• Callosobruchus maculatus;
  • fitness;
  • inbreeding load;
  • phenotypic variability hypothesis

Inbreeding–environment interactions occur when inbreeding leads to differential fitness loss in different environments. Inbred individuals are often more sensitive to environmental stress than are outbred individuals, presumably because stress increases the expression of deleterious recessive alleles or cellular safeguards against stress are pushed beyond the organism's physiological limits. We examined inbreeding–environment interactions, along two environmental axes (temperature and rearing host) that differ in the amount of developmental stress they impose, in the seed-feeding beetle Callosobruchus maculatus. We found that inbreeding depression (inbreeding load, L) increased with the stressfulness of the environment, with the magnitude of stress explaining as much as 66% of the variation in inbreeding depression.
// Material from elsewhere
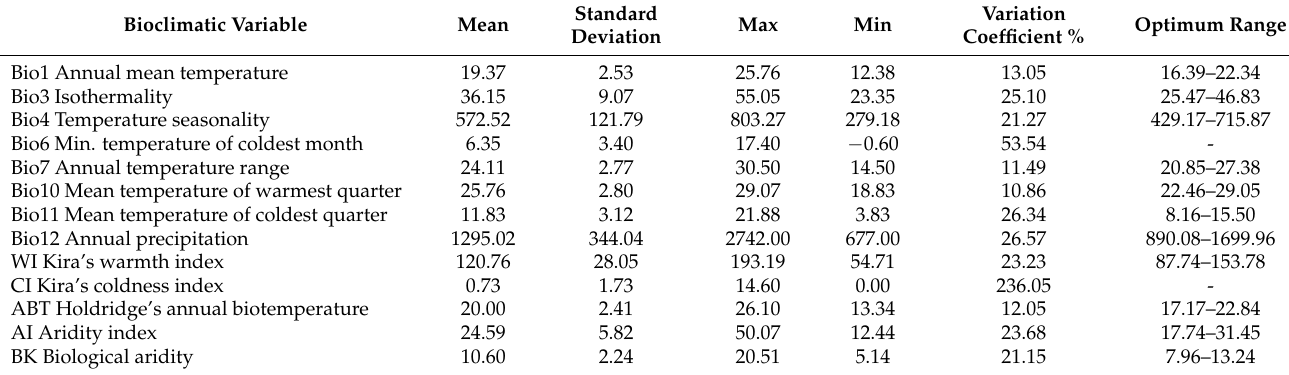
Table 3. Descriptive statistics of the main bioclimatic parameters in the cultivated areas of J. mimosifolia in China. Bioclimatic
This relationship between L and developmental stress was not explainable by an increase in phenotypic variation in more stressful environments. To examine the generality of this experimental result, we conducted a meta-analysis of the available data from published studies looking at stress and inbreeding depression. The meta-analysis confirmed that the effect of the environment on inbreeding depression scales linearly with the magnitude of stress; a population suffers one additional lethal equivalent, on average, for each 30% reduction in fitness induced by the stressful environment. Studies using less-stressful environments may lack statistical power to detect the small changes in inbreeding depression. That the magnitude of inbreeding depression scales with the magnitude of the stress applied has numerous repercussions for evolutionary and conservation genetics and may invigorate research aimed at finding the causal mechanism involved in such a relationship.